We also report RBC indices (MCV, MCH, and MCHC) below normal range in S. haematobium infected children compared to control. This agrees with previous studies [16, 17] which also reported low RBC indices in urinary schistosomiasis. Consequently, anaemia due to iron deficiency is a future concern for these children. Red cells haemolysis by the spleen and the corresponding urinary iron loss could have accounted for the reduced RBC indices among the cases [4]. It is also possible for S. haematobium in the bladder wall to reduce the uptake of iron during its pathogenesis through consumption of blood by the schistosomes or extrusion of schistosomal ova which causes urethra and bladder irritation [18].

Leukocytosis and eosinophilia have been implicated in the intensity of S. haematobium infection [4]. Consistent with previous studies, we observed a significant rise in absolute MXD and RDW levels (Table 1) among cases. A higher but insignificant total WBC and neutrophils have also been reported in this study. A significant rise in the percentage count of MXD is an indication of a corresponding rise in eosinophils, monocytes, and basophils. This may lead to a general immunological response as a number of systems employing antibodies were evoked to disturb the schistosomes [19].

Interestingly, a smaller percentage of children had heavy infections and were more anaemic than those with light infections (Table 2). However, significant reductions in the level of HGB in relation to degree of infection were not observed, which is consistent with the findings of Brito and others [20]. Slight increase in HGB level in heavily infected children is an indication that the community are getting aware of the clinical presentation of the infection and might have given their children some form of antihelminths, herbal preparations, or haematinics. Previous studies [21, 22] have shown that distribution of schistosomiasis now follows a negative binomial curve, with low worm burdens in most infected persons and only a few proportion harbouring heavy infections. This could have accounted for the low number of children with heavy infections.
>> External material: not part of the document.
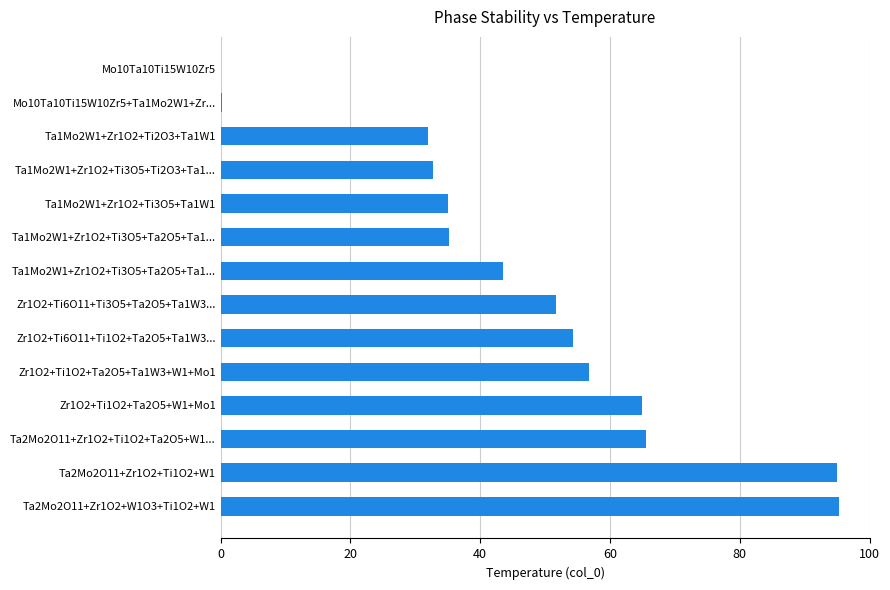

Are the bars grouped side by side (vs. stacked)?

No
Microcythaemia and hypochromia due to reduced MCV and MCHC in Schistosoma infected individuals advance the effect of schistosomiasis through its pathogenesis [18]. Multivariate logistic regression indicated that significantly low MCV and MCH, coupled with high MXD, were independently associated with S. haematobium infection among school aged children (Table 3). Our finding showed that school going children with S. haematobium infections were 5.57, 8.81, 2.07, and 2.50 times at risk of developing low MCV, MCH, and MCHC and high MXD, respectively. Previous work [6] affirms that low RBC indices are a common manifestation in Schistosoma infections. A significant rise in absolute eosinophil count is an independent risk factor for exacerbating the pathogenic effect of schistosomiasis [23].
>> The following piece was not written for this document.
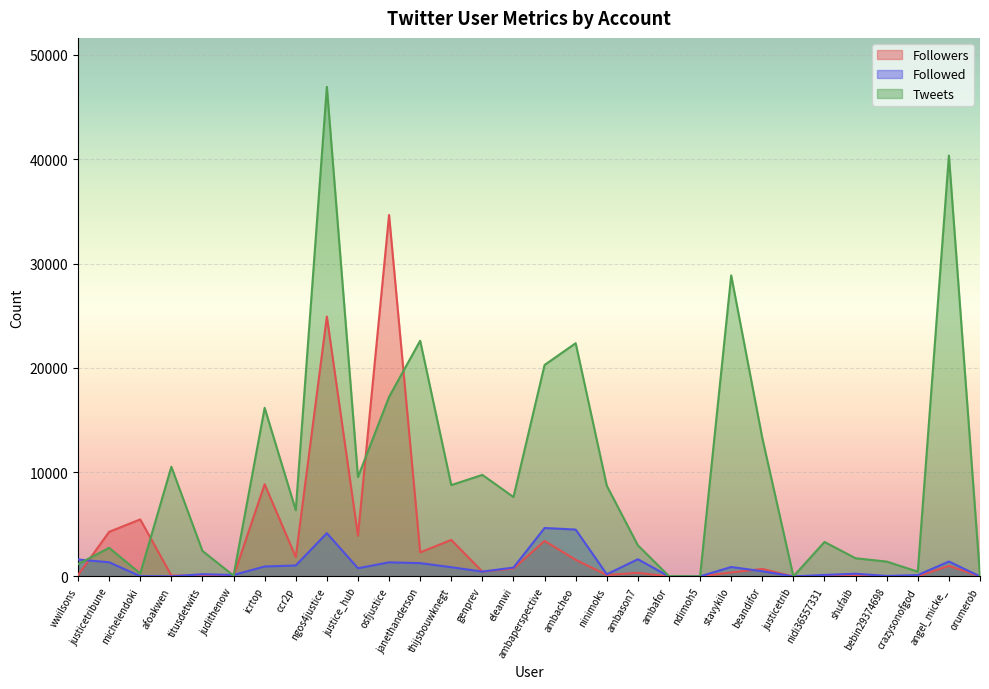

How many interior local peaks does the Tweets series have?

10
The insignificance in the pattern of the infection albeit higher prevalence observed could be due to our small sample size. Clearly a follow-up study with a larger sample size prospectively would better assess the role of this infection on haematological profile. This study design would allow a better understanding of the profile over time and consequently give a true picture of the degree of exposure and the associated risk factors. Also, our findings may be limited by our inability to assess serum iron and ferritin levels among our study participants.

5. Conclusion

We conclude that S. haematobium infection creates an imbalance in the haematological profile. Among our study participants, we observed low HGB, HCT, MCV, MCH, and MCHC levels coupled with increased % MXD count and RDW-CV. We also report that low MCV, MCH, and MCHC as well as high % MXD count are independently associated with S. haematobium infection among our study participants. Treatment coupled with nutritional intervention, health education, and feeding programs should be considered to manage the deleterious effect of S. haematobium infections.

Conflicts of Interest

The authors declare that there are no conflicts of interest.


The authors of this article are grateful to the surrogate of participants, medical and laboratory staff of the St. Mathias Catholic Hospital, Yeji, in the Atebubu municipality, and also the staff of Laboratory Technology Department UCC.